Carlos Moreno –
Jornal i, opinião
O governo devia ter
iniciado o saneamento das contas públicas por cortes racionais, estruturais e
permanentes na despesa injustificável, de desperdício e insustentável
Não é possível
alguém no seu perfeito juízo entender o que se passou no seio da coligação nos
últimos dias, e sobretudo o que ficou decidido no que respeita a futuros cortes
nos montantes das reformas e pensões dos mais velhos, no quadro da sétima
avaliação da troika. Em matéria tão sensível seria imperativo ético, moral,
social e político que tudo fosse clara e cabalmente explicado pelo governo e
pelos parceiros da coligação para não acrescentar à vida colectiva angústia,
medo e desespero dos seus mais fracos e frágeis.
O deplorável espectáculo e o jogo do esconde-esconde, visível para qualquer
observador independente, entre os parceiros de coligação, a respeito de cortes
sobre reformas e pensões, porque envolveu um órgão de soberania, deixou-nos a
insuportável impressão de que o mesmo não se dá ao respeito, nem respeita os
cidadãos que o elegeram. Em política o que parece é.
O governo devia ter iniciado o saneamento das contas públicas por cortes
racionais, estruturais e permanentes na despesa injustificável, de desperdício
e insustentável. Optou pelo mais simples – cortes irracionais onde era mais
fácil, nomeadamente nas reformas e nas pensões e aumentando a carga fiscal. As
metas do défice não foram atingidas e agora, perdido o estado de graça, a
coligação treme sempre que o ministro das Finanças avança.
Os reformados e pensionistas, de há dois anos a esta parte são alvo de cortes
cegos e horizontais, sem equidade fiscal, já que não foram tidos em
consideração factores como o rendimento per capita do agregado familiar real,
ou a idade, ou o estado de saúde dos idosos.
E todos sabemos que reformados e pensionistas têm assumido o encargo social de
dar tecto e comida a centenas e centenas de familiares desempregados e de
jovens desempregados e subempregados, evitando, porventura, uma explosão social
de resultados imprevisíveis.
Nos próximos meses mais de 500 mil desempregados perderão o respectivo subsídio
de desemprego. Nesta conjuntura, o corte nas reformas e nas pensões pode ser o
rastilho que faltava para pegar fogo à sociedade portuguesa.
Do ponto de vista substancial, o pagamento de pensões e reformas não configura
uma verdadeira despesa pública, nem qualquer tipo de prestação ou dádiva
social. Traduz, antes, simplificando, a devolução pelo Estado aos aposentados e
pensionistas dos montantes, devidamente capitalizados, que os trabalhadores foram
obrigados por lei a retirar mensalmente dos seus salários e a confiar ao
Estado, enquanto activos.

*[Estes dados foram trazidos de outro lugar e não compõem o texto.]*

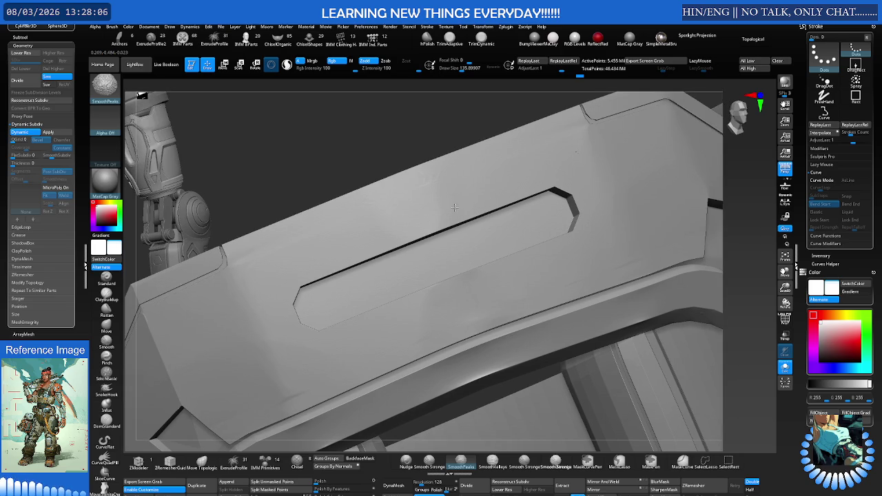
pyautogui.moveTo(445, 206)
pyautogui.mouseDown(button='right')
pyautogui.moveTo(440, 200)
pyautogui.moveTo(512, 187)
pyautogui.moveTo(524, 234)
pyautogui.mouseUp(button='right')
pyautogui.press('shift+f')
pyautogui.press('shift+f')
pyautogui.press('s')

A fim de serem postos à disposição dos trabalhadores,
mensalmente, após cessação da sua actividade. Tudo isto evidentemente no quadro
legal vigente até à data da cessação da actividade.
Será por isso que em certos países as reformas constituem propriedade privada,
intocável.
Se o Estado, durante a vida activa dos trabalhadores, se desviou destas boas
práticas ou descurou normas prudenciais evidentes e visíveis, a falha foi do
Estado.
O corte nas reformas e pensões não representa assim uma verdadeira redução da
despesa pública, mas um exemplo atípico de expropriação, sem indemnização, por
parte do Estado. E ainda a violação do princípio da confiança entre o Estado e
os cidadãos.
Se é indispensável ao país recuperar a credibilidade externa ajustando as
contas públicas, não é menos necessário ter a confiança dos seus cidadãos para
o poder fazer. Acrescentar novo corte a reformas e pensões constituirá acto ética,
moral e socialmente inaceitável e uma prepotência do Estado, porventura à
margem da lei, sobre os mais fracos e frágeis da sociedade.